The world premiere of documentary, The Price of Peace, will take place as part of the New Zealand International Film Festival this month.
The film outlines the story of 170 years of an intensely troubled relationship between the Crown and Ngāi Tūhoe, through the eyes of Tame Iti and his family.
Tame Iti was accused of running military style training camps in the Ruatoki and Urewera region.
'The Price of Peace’ depicts how Iti’s life changed forever on October 15, 2007. In the dead of night, heavily armed police in military style uniform raided his home and the homes of many others in what became known as the infamous “terror raids.”
For the next six years he fought to clear his name and the name of his Tūhoe people.

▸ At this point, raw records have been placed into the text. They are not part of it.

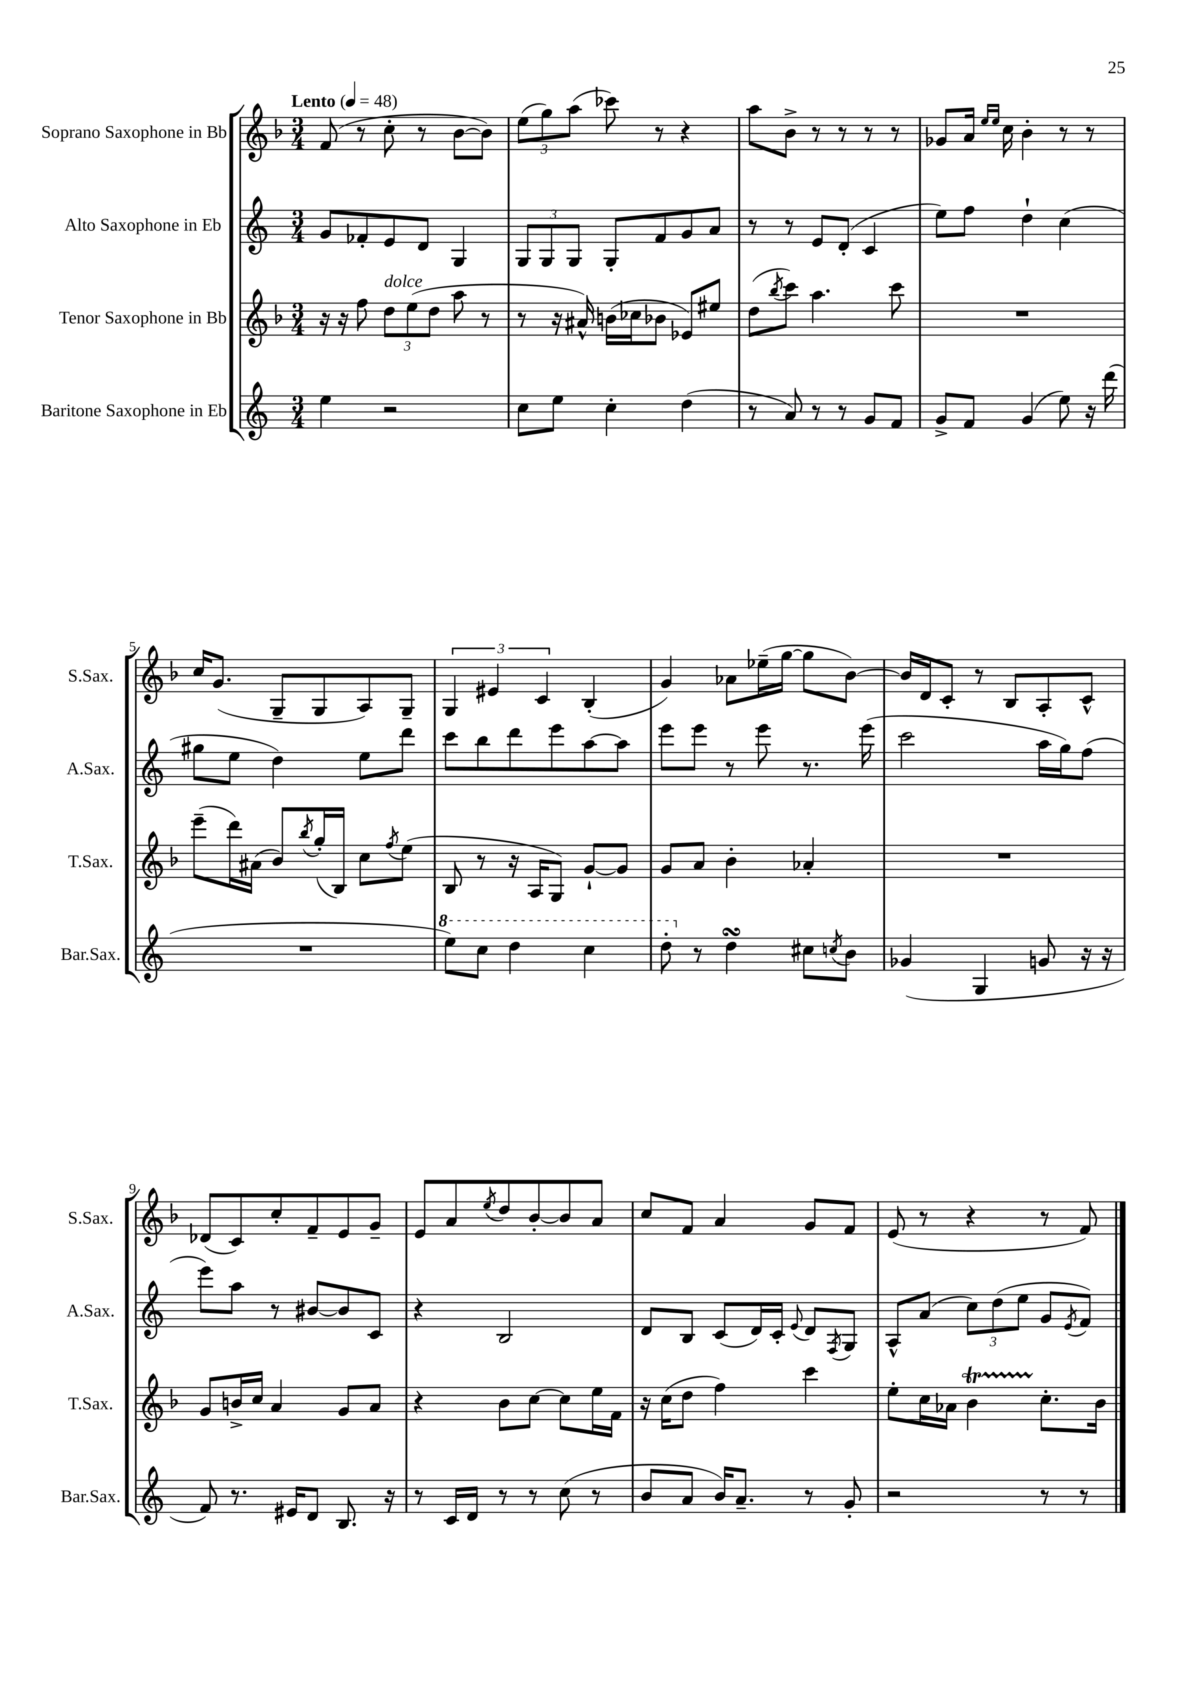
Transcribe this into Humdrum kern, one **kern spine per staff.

**kern	**kern	**kern	**kern
*staff4	*staff3	*staff2	*staff1
*clefG2	*clefG2	*clefG2	*clefG2
*k[]	*k[b-]	*k[]	*k[b-]
*M3/4	*M3/4	*M3/4	*M3/4
*MM48	*MM48	*MM48	*MM48
4ee	16r	8g	(8f
.	16r	.	.
.	8ff	8f-'	8r
2r	12dd	8e	8cc'
.	(12ee	.	.
.	.	8d	8r
.	12dd	.	.
.	8aa	4G	[8b-
.	8r	.	8b-])
=	=	=	=
8cc	8r	12G	(12ee
.	.	12G	12gg)
8ee	16r	.	.
.	.	12G	(12aa
.	16a#^^)	.	.
4cc'	(16b	8G'	8ccc-)
.	16cc-	.	.
.	8b-	8f	8r
(4dd	8e-)	8g	4r
.	8ee#	8a	.
=	=	=	=
8r	(8dd	8r	8aa
.	8qbb-	.	.
8a)	8ccc)	8r	8b-^
8r	4.aa	8e	8r
8r	.	(8d'	8r
8g	.	4c	8r
8f	8ccc	.	8r
=	=	=	=
8g^	2.r	8ee)	8g-
8f	.	8ff	16a
.	.	.	16qqee
.	.	.	16qqee
.	.	.	16cc
(4g	.	4dd`	4b-'
8ee)	.	(4cc	8r
16r	.	.	8r
(16ddd	.	.	.
=	=	=	=
2.r	(8eee~	8gg#	16cc
.	.	.	(8.g
.	16ddd)	8ee	.
.	(16a#	.	.
.	8b-)	4dd)	8G~
.	8qbb-	.	.
.	(16gg'	.	8G
.	16B-)	.	.
.	8cc	8ee	8A)
.	8qff	.	.
.	(8ee	8ddd	8G~
=	=	=	=
8eee)	8B-	8ccc	6G
8ccc	8r	8bb	.
.	.	.	6e#
4ddd	16r	8ddd	.
.	16A	.	.
.	.	.	6c
.	8G)	8eee	.
4ccc	[8g`	[8aa	(4B-'
.	8g]	8aa]	.
=	=	=	=
8ddd'	8g	8eee	4g)
8r	8a	8eee	.
4dd	4b-'	8r	8a-
.	.	8eee	(16ee-~
.	.	.	[16gg
8cc#	4a-'	8.r	8gg]
8qcc	.	.	.
8b	.	.	[8b-)
.	.	(16eee	.
=	=	=	=
(4g-	2.r	2ccc	16b-]
.	.	.	16d
.	.	.	8c'
4G	.	.	8r
.	.	.	8B-
8g	.	16aa	8A'
.	.	16gg)	.
16r	.	(8ff	8c^^
16r	.	.	.
=	=	=	=
8f)	8g	8eee)	(8d-
8.r	16b^	8aa	8c)
.	16cc	.	.
.	4a	8r	8cc'
16e#	.	.	.
8d	.	[8b#	8f~
8.B	8g	8b#]	8e
.	8a	8c	8g~
16r	.	.	.
=	=	=	=
8r	4r	4r	8e
16c	.	.	8a
16d	.	.	.
.	.	.	8qee
8r	8b-	2B	8dd
8r	[8cc	.	[8b-'
(8cc	8cc]	.	8b-]
8r	16ee	.	8a
.	16f	.	.
=	=	=	=
8b	16r	8d	8cc
.	(16cc	.	.
8a	8dd	8B	8f
16b)	4ff)	(8c	4a
8.a~	.	.	.
.	.	16d)	.
.	.	16c'	.
.	.	8qqe	.
8r	4ccc	8d	8g
.	.	8qF	.
8g'	.	8G	8f
=	=	=	=
2r	8ee'	8A^^	(8e
.	16cc	(8a	8r
.	16a-	.	.
.	4b-	12cc)	4r
.	.	(12dd	.
.	.	12ee	.
8r	8.cc'	8g	8r
.	.	8qe	.
8r	.	8f)	8f)
.	16b-	.	.
==	==	==	==
*-	*-	*-	*-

The film follows Iti through the Court system, through his jail sentence, and is with him on his return home.
The film places the “terror raids” and subsequent events in the context of history, from the confiscations and scorched earth raids of the 1860s right up to the signing of the historic Deed of Settlement in 2013 and the Crown’s formal apology in 2014.
‘The Price of Peace’ is directed by Kim Webby and made in association with New Zealand On Air and Māori Television with funding assistance from Te Kotahi a Tūhoe and the New Zealand Film Commission.
It will screen in Auckland on Sunday 19 July 1:00pm and Wednesday 22 July 1:45pm Sky City Theatre. It will then screen in Wellington on Tuesday 4 August 6:15pm and Wednesday 5 August 1:30pm Soundings Theatre Te Papa.